4/29 Friday. Drizzle. Sunny east of Cascades. 6pm meetup by J's house in Hollywood area. After a gas stop at the Dalles, 7 of us arrived at a BLM campground ($25) next to Maupin's city park. Oasis Recreation Site. Next to Deschutes River, clean vault toilet. Bright stars, despite of a few lit houses. Trains go by at the other side of the river, very loud.

4/30, Saturday. Sunny. Driving back north on 197. Irrigated farm land to the west with Mt Hood on the back. Very pretty.

8:30am. White River Falls state park, just east of Tygh Valley. Very pretty, 3 levels of cascade. An abolished engine room with derelict hydraulic turbines, dusted with bird droppings. We hiked along the river's high bank. I was the only person who went down to the river. But the view is better above. On out drive out, saw a small group of young deer by the road.

Drove south on 97 through Shaniko and Antelope. Both town look quite dead. Some of us bought ice cream at Shaniko, which also has a nice looking hotel, closed of course (on a Saturday!). Antelope looks more depressed. We didn't stop. Continued on 217 east.

Clarno unit of John Day Fossil Bed National Monument. Short hike up to nice rock formations, interpretive displays. Small fossil remains of leaves and tree trunk on the rock surface. The display tells you where to look. Green cultivated land on the other side of the highway. Rolling hills.

Spring Basin wilderness is a grassland, with rocky surface. A young guy with California licence plate camped right at the trailhead under a lone tree, with his dog and plenty weed. We didn't see anyone else during our hike, half of it cross country. Trail is faint. Expansive views of rolling hills, some balsamroot, lupine, yarrow, phlox.
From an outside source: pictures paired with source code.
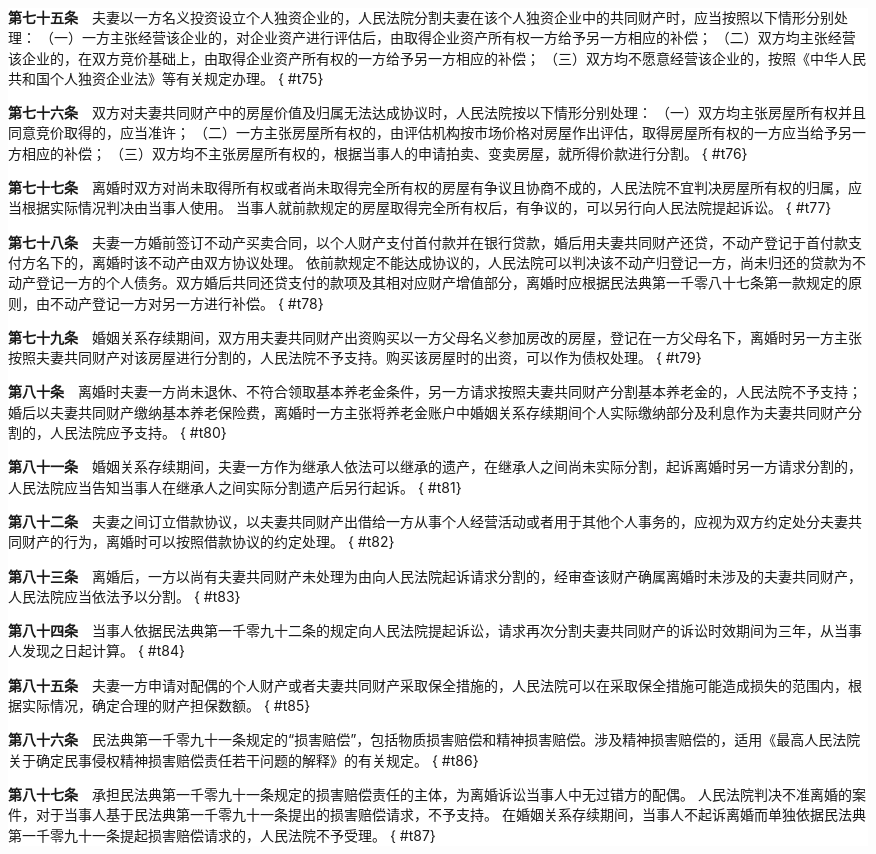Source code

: 
**第七十五条**　夫妻以一方名义投资设立个人独资企业的，人民法院分割夫妻在该个人独资企业中的共同财产时，应当按照以下情形分别处理：
（一）一方主张经营该企业的，对企业资产进行评估后，由取得企业资产所有权一方给予另一方相应的补偿；
（二）双方均主张经营该企业的，在双方竞价基础上，由取得企业资产所有权的一方给予另一方相应的补偿；
（三）双方均不愿意经营该企业的，按照《中华人民共和国个人独资企业法》等有关规定办理。
{ #t75}


**第七十六条**　双方对夫妻共同财产中的房屋价值及归属无法达成协议时，人民法院按以下情形分别处理：
（一）双方均主张房屋所有权并且同意竞价取得的，应当准许；
（二）一方主张房屋所有权的，由评估机构按市场价格对房屋作出评估，取得房屋所有权的一方应当给予另一方相应的补偿；
（三）双方均不主张房屋所有权的，根据当事人的申请拍卖、变卖房屋，就所得价款进行分割。
{ #t76}


**第七十七条**　离婚时双方对尚未取得所有权或者尚未取得完全所有权的房屋有争议且协商不成的，人民法院不宜判决房屋所有权的归属，应当根据实际情况判决由当事人使用。
当事人就前款规定的房屋取得完全所有权后，有争议的，可以另行向人民法院提起诉讼。
{ #t77}


**第七十八条**　夫妻一方婚前签订不动产买卖合同，以个人财产支付首付款并在银行贷款，婚后用夫妻共同财产还贷，不动产登记于首付款支付方名下的，离婚时该不动产由双方协议处理。
依前款规定不能达成协议的，人民法院可以判决该不动产归登记一方，尚未归还的贷款为不动产登记一方的个人债务。双方婚后共同还贷支付的款项及其相对应财产增值部分，离婚时应根据民法典第一千零八十七条第一款规定的原则，由不动产登记一方对另一方进行补偿。
{ #t78}


**第七十九条**　婚姻关系存续期间，双方用夫妻共同财产出资购买以一方父母名义参加房改的房屋，登记在一方父母名下，离婚时另一方主张按照夫妻共同财产对该房屋进行分割的，人民法院不予支持。购买该房屋时的出资，可以作为债权处理。
{ #t79}


**第八十条**　离婚时夫妻一方尚未退休、不符合领取基本养老金条件，另一方请求按照夫妻共同财产分割基本养老金的，人民法院不予支持；婚后以夫妻共同财产缴纳基本养老保险费，离婚时一方主张将养老金账户中婚姻关系存续期间个人实际缴纳部分及利息作为夫妻共同财产分割的，人民法院应予支持。
{ #t80}


**第八十一条**　婚姻关系存续期间，夫妻一方作为继承人依法可以继承的遗产，在继承人之间尚未实际分割，起诉离婚时另一方请求分割的，人民法院应当告知当事人在继承人之间实际分割遗产后另行起诉。
{ #t81}


**第八十二条**　夫妻之间订立借款协议，以夫妻共同财产出借给一方从事个人经营活动或者用于其他个人事务的，应视为双方约定处分夫妻共同财产的行为，离婚时可以按照借款协议的约定处理。
{ #t82}


**第八十三条**　离婚后，一方以尚有夫妻共同财产未处理为由向人民法院起诉请求分割的，经审查该财产确属离婚时未涉及的夫妻共同财产，人民法院应当依法予以分割。
{ #t83}


**第八十四条**　当事人依据民法典第一千零九十二条的规定向人民法院提起诉讼，请求再次分割夫妻共同财产的诉讼时效期间为三年，从当事人发现之日起计算。
{ #t84}


**第八十五条**　夫妻一方申请对配偶的个人财产或者夫妻共同财产采取保全措施的，人民法院可以在采取保全措施可能造成损失的范围内，根据实际情况，确定合理的财产担保数额。
{ #t85}


**第八十六条**　民法典第一千零九十一条规定的“损害赔偿”，包括物质损害赔偿和精神损害赔偿。涉及精神损害赔偿的，适用《最高人民法院关于确定民事侵权精神损害赔偿责任若干问题的解释》的有关规定。
{ #t86}


**第八十七条**　承担民法典第一千零九十一条规定的损害赔偿责任的主体，为离婚诉讼当事人中无过错方的配偶。
人民法院判决不准离婚的案件，对于当事人基于民法典第一千零九十一条提出的损害赔偿请求，不予支持。
在婚姻关系存续期间，当事人不起诉离婚而单独依据民法典第一千零九十一条提起损害赔偿请求的，人民法院不予受理。
{ #t87}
Quite some hedgehog cactus blooming. Some of us saw 2 deers. I didn't. We walked about 8 miles here, explored the northern half of the wilderness. No shade, some clouds. This is a perfect season for this area. I rather enjoyed this hike, even though the scenery isn't dramatic.
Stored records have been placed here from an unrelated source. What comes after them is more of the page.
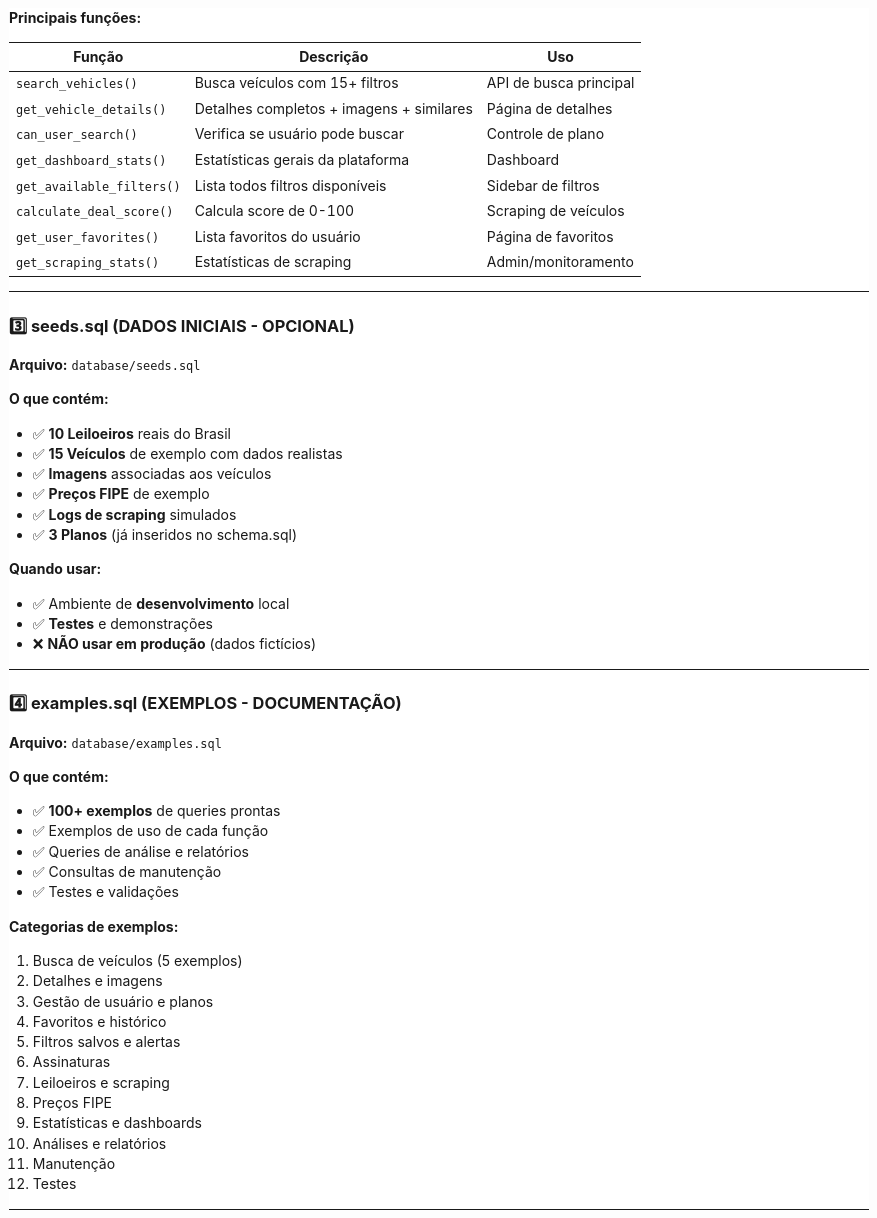 **Principais funções:**

| Função | Descrição | Uso |
|--------|-----------|-----|
| `search_vehicles()` | Busca veículos com 15+ filtros | API de busca principal |
| `get_vehicle_details()` | Detalhes completos + imagens + similares | Página de detalhes |
| `can_user_search()` | Verifica se usuário pode buscar | Controle de plano |
| `get_dashboard_stats()` | Estatísticas gerais da plataforma | Dashboard |
| `get_available_filters()` | Lista todos filtros disponíveis | Sidebar de filtros |
| `calculate_deal_score()` | Calcula score de 0-100 | Scraping de veículos |
| `get_user_favorites()` | Lista favoritos do usuário | Página de favoritos |
| `get_scraping_stats()` | Estatísticas de scraping | Admin/monitoramento |

---

### 3️⃣ **seeds.sql** (DADOS INICIAIS - OPCIONAL)
**Arquivo:** `database/seeds.sql`

**O que contém:**
- ✅ **10 Leiloeiros** reais do Brasil
- ✅ **15 Veículos** de exemplo com dados realistas
- ✅ **Imagens** associadas aos veículos
- ✅ **Preços FIPE** de exemplo
- ✅ **Logs de scraping** simulados
- ✅ **3 Planos** (já inseridos no schema.sql)

**Quando usar:**
- ✅ Ambiente de **desenvolvimento** local
- ✅ **Testes** e demonstrações
- ❌ **NÃO usar em produção** (dados fictícios)

---

### 4️⃣ **examples.sql** (EXEMPLOS - DOCUMENTAÇÃO)
**Arquivo:** `database/examples.sql`

**O que contém:**
- ✅ **100+ exemplos** de queries prontas
- ✅ Exemplos de uso de cada função
- ✅ Queries de análise e relatórios
- ✅ Consultas de manutenção
- ✅ Testes e validações

**Categorias de exemplos:**
1. Busca de veículos (5 exemplos)
2. Detalhes e imagens
3. Gestão de usuário e planos
4. Favoritos e histórico
5. Filtros salvos e alertas
6. Assinaturas
7. Leiloeiros e scraping
8. Preços FIPE
9. Estatísticas e dashboards
10. Análises e relatórios
11. Manutenção
12. Testes

---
Set up camp at Bear Hollow county park, SE of Fossil on hwy 19. Not a lot of people. Tall trees. A spigot of portable water at every camp site, 2 picnic tables, a fire ring, multiple vault toilets. $10.

At 8pm, everyone left for town to eat. I had the place to myself. Quite nice. So I can relax when using the toilet. Today, total step count 29K.
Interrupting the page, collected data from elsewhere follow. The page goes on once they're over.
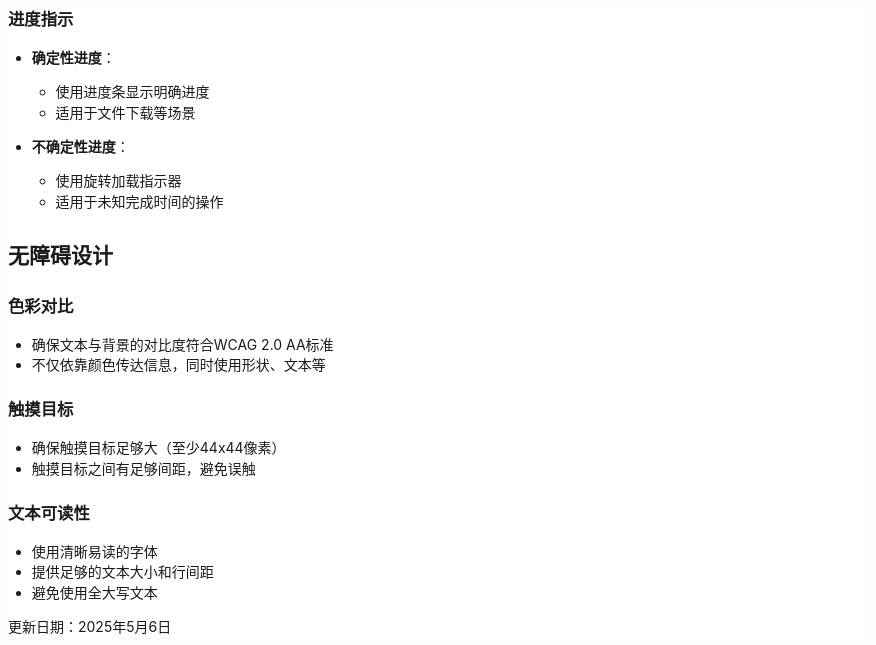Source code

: ### 进度指示

- **确定性进度**：
  - 使用进度条显示明确进度
  - 适用于文件下载等场景

- **不确定性进度**：
  - 使用旋转加载指示器
  - 适用于未知完成时间的操作

## 无障碍设计

### 色彩对比

- 确保文本与背景的对比度符合WCAG 2.0 AA标准
- 不仅依靠颜色传达信息，同时使用形状、文本等

### 触摸目标

- 确保触摸目标足够大（至少44x44像素）
- 触摸目标之间有足够间距，避免误触

### 文本可读性

- 使用清晰易读的字体
- 提供足够的文本大小和行间距
- 避免使用全大写文本

更新日期：2025年5月6日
5/1, Sunday. Sunny. After a coffee stop, we hiked in the Sheep Rock unit in John Day national monument. Two trails, or rather a loop + a tail. The Overlook Trail (the 3 mile loop) takes you up a ridge (through a piece of private property) overlooking the John Day Valley, and a bird's eye view of the Blue Basin. Half way up, there's a bench under some trees, with a label: the only shaded bench on this trail. A good stop to catch your breath and admire the view. Yellow and blue flowers which I don't know the name. Back at the bottom, turn right for the 1 mile RT of Island in Time jaunt into the heart of the Blue Basin we just saw from the previous trail. It's flat. Many metal bridges. About 3 fossils in-situ under glass cage and a detailed description plaque. There's a little bit of water under the bridges. Wherever the water pass, the whitish crumbling rock is quite green. Quite surprising as the area looks very dry and no shade. I highly recommend these 2 hikes.

After a picnic lunch at the Cant Ranch (closed today), hiked the more notable Painted Hill's unit. The short .25 mile Painted Cove loop maybe the most photographed. Up close to a red cone. Carroll Rim trail is 1.6 RT. I wish I brought my umbrella here. The view from above is quite nice, and a good workout for the short distance. Walked from the same parking lot to the Overlook trail. It's almost flat and short (0.5 miles?). Great view of the red and yellow cones. Lots of little yellow flowers. If you only hike one trail, be it this one.

A short restroom stop to wash the sweat off. We drove for 2 hours. Had dinner at El Burro Loco near Zigzag, before returning to Portland. V gave me a ride home. Today, my phone recorded 24000 steps.